**THE PROBLEM:**
Give the data again word for word; drop the pictures.

(Extracted page text data)
▼

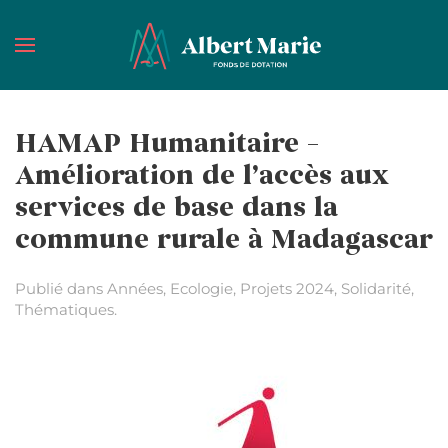
Passer au contenu principal
HAMAP Humanitaire –
Amélioration de l’accès aux
services de base dans la
commune rurale à Madagascar
Publié dans
Années
,
Ecologie
,
Projets 2024
,
Solidarité
,
Thématiques
.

▲

**OUTPUT OF THE EXERCISE:**
Passer au contenu principal
HAMAP Humanitaire –
Amélioration de l’accès aux
services de base dans la
commune rurale à Madagascar
Publié dans
Années
,
Ecologie
,
Projets 2024
,
Solidarité
,
Thématiques
.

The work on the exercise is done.